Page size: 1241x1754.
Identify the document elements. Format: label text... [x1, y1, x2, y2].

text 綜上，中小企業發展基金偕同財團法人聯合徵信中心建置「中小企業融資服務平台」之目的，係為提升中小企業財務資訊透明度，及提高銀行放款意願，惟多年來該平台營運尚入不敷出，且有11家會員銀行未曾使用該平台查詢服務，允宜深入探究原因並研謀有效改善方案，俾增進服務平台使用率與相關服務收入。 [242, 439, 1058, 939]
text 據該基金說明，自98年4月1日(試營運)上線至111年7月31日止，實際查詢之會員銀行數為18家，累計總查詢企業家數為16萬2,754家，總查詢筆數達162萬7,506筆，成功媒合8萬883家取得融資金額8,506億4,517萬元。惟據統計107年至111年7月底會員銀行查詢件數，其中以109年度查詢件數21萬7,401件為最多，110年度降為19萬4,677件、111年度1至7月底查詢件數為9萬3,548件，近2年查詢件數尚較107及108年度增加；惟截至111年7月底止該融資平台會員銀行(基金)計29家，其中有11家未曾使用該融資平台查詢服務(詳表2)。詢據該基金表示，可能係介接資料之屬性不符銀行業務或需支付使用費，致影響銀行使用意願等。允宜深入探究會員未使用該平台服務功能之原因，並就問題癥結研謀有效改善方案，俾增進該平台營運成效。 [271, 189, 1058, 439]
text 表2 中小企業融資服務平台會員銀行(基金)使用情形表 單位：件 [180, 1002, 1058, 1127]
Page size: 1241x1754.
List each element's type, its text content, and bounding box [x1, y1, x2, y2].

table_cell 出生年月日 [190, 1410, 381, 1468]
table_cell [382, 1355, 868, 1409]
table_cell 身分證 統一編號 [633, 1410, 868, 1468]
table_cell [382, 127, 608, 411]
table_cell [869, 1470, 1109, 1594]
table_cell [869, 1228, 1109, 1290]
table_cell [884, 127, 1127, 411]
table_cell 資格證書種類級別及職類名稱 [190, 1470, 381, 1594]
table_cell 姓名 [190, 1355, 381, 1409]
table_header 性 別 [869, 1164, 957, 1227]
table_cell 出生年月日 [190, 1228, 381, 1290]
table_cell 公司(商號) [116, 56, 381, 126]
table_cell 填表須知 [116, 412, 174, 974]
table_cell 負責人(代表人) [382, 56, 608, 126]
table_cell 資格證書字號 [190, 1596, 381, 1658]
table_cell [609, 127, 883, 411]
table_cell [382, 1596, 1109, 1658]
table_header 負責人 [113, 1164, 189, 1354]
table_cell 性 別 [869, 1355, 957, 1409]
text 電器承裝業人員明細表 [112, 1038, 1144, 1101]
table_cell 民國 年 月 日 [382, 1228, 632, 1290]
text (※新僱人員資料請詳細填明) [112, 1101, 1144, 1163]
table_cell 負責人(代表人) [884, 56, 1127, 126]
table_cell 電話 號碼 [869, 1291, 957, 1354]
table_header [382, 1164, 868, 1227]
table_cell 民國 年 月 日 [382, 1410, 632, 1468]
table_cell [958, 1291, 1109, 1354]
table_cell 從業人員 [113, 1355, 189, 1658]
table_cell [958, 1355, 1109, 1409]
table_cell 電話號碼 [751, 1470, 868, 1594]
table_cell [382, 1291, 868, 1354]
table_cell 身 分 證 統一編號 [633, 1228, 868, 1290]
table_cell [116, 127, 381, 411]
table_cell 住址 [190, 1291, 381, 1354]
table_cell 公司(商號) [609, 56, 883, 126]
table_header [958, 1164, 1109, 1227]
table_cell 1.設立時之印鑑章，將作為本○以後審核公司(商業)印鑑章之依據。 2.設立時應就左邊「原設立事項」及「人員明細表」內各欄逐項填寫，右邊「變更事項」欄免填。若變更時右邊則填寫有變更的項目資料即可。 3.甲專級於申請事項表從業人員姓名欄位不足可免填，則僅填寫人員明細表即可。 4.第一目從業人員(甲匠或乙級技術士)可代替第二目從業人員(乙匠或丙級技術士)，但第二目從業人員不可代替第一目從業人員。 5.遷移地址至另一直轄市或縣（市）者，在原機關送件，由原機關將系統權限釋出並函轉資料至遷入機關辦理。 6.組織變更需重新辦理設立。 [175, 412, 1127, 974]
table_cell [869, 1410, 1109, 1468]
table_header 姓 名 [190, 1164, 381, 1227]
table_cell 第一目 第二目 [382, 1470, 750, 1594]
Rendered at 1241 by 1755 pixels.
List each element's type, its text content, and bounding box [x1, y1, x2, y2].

....

* PROBLEM TO WORK ON *
Arrange every line of the data above as a numbered list, leaving out the blank lines.

* ANSWER IN FULL *
1. Page size: 1241x1754.
2. Identify the document elements. Format: label text... [x1, y1, x2, y2].
3. text 綜上，中小企業發展基金偕同財團法人聯合徵信中心建置「中小企業融資服務平台」之目的，係為提升中小企業財務資訊透明度，及提高銀行放款意願，惟多年來該平台營運尚入不敷出，且有11家會員銀行未曾使用該平台查詢服務，允宜深入探究原因並研謀有效改善方案，俾增進服務平台使用率與相關服務收入。 [242, 439, 1058, 939]
4. text 據該基金說明，自98年4月1日(試營運)上線至111年7月31日止，實際查詢之會員銀行數為18家，累計總查詢企業家數為16萬2,754家，總查詢筆數達162萬7,506筆，成功媒合8萬883家取得融資金額8,506億4,517萬元。惟據統計107年至111年7月底會員銀行查詢件數，其中以109年度查詢件數21萬7,401件為最多，110年度降為19萬4,677件、111年度1至7月底查詢件數為9萬3,548件，近2年查詢件數尚較107及108年度增加；惟截至111年7月底止該融資平台會員銀行(基金)計29家，其中有11家未曾使用該融資平台查詢服務(詳表2)。詢據該基金表示，可能係介接資料之屬性不符銀行業務或需支付使用費，致影響銀行使用意願等。允宜深入探究會員未使用該平台服務功能之原因，並就問題癥結研謀有效改善方案，俾增進該平台營運成效。 [271, 189, 1058, 439]
5. text 表2 中小企業融資服務平台會員銀行(基金)使用情形表 單位：件 [180, 1002, 1058, 1127]
6. Page size: 1241x1754.
7. List each element's type, its text content, and bounding box [x1, y1, x2, y2].
8. table_cell 出生年月日 [190, 1410, 381, 1468]
9. table_cell [382, 1355, 868, 1409]
10. table_cell 身分證 統一編號 [633, 1410, 868, 1468]
11. table_cell [382, 127, 608, 411]
12. table_cell [869, 1470, 1109, 1594]
13. table_cell [869, 1228, 1109, 1290]
14. table_cell [884, 127, 1127, 411]
15. table_cell 資格證書種類級別及職類名稱 [190, 1470, 381, 1594]
16. table_cell 姓名 [190, 1355, 381, 1409]
17. table_header 性 別 [869, 1164, 957, 1227]
18. table_cell 出生年月日 [190, 1228, 381, 1290]
19. table_cell 公司(商號) [116, 56, 381, 126]
20. table_cell 填表須知 [116, 412, 174, 974]
21. table_cell 負責人(代表人) [382, 56, 608, 126]
22. table_cell 資格證書字號 [190, 1596, 381, 1658]
23. table_cell [609, 127, 883, 411]
24. table_cell [382, 1596, 1109, 1658]
25. table_header 負責人 [113, 1164, 189, 1354]
26. table_cell 性 別 [869, 1355, 957, 1409]
27. text 電器承裝業人員明細表 [112, 1038, 1144, 1101]
28. table_cell 民國 年 月 日 [382, 1228, 632, 1290]
29. text (※新僱人員資料請詳細填明) [112, 1101, 1144, 1163]
30. table_cell 負責人(代表人) [884, 56, 1127, 126]
31. table_cell 電話 號碼 [869, 1291, 957, 1354]
32. table_header [382, 1164, 868, 1227]
33. table_cell 民國 年 月 日 [382, 1410, 632, 1468]
34. table_cell [958, 1291, 1109, 1354]
35. table_cell 從業人員 [113, 1355, 189, 1658]
36. table_cell [958, 1355, 1109, 1409]
37. table_cell 電話號碼 [751, 1470, 868, 1594]
38. table_cell [382, 1291, 868, 1354]
39. table_cell 身 分 證 統一編號 [633, 1228, 868, 1290]
40. table_cell [116, 127, 381, 411]
41. table_cell 住址 [190, 1291, 381, 1354]
42. table_cell 公司(商號) [609, 56, 883, 126]
43. table_header [958, 1164, 1109, 1227]
44. table_cell 1.設立時之印鑑章，將作為本○以後審核公司(商業)印鑑章之依據。 2.設立時應就左邊「原設立事項」及「人員明細表」內各欄逐項填寫，右邊「變更事項」欄免填。若變更時右邊則填寫有變更的項目資料即可。 3.甲專級於申請事項表從業人員姓名欄位不足可免填，則僅填寫人員明細表即可。 4.第一目從業人員(甲匠或乙級技術士)可代替第二目從業人員(乙匠或丙級技術士)，但第二目從業人員不可代替第一目從業人員。 5.遷移地址至另一直轄市或縣（市）者，在原機關送件，由原機關將系統權限釋出並函轉資料至遷入機關辦理。 6.組織變更需重新辦理設立。 [175, 412, 1127, 974]
45. table_cell [869, 1410, 1109, 1468]
46. table_header 姓 名 [190, 1164, 381, 1227]
47. table_cell 第一目 第二目 [382, 1470, 750, 1594]
48. Rendered at 1241 by 1755 pixels.
49. List each element's type, its text content, and bounding box [x1, y1, x2, y2].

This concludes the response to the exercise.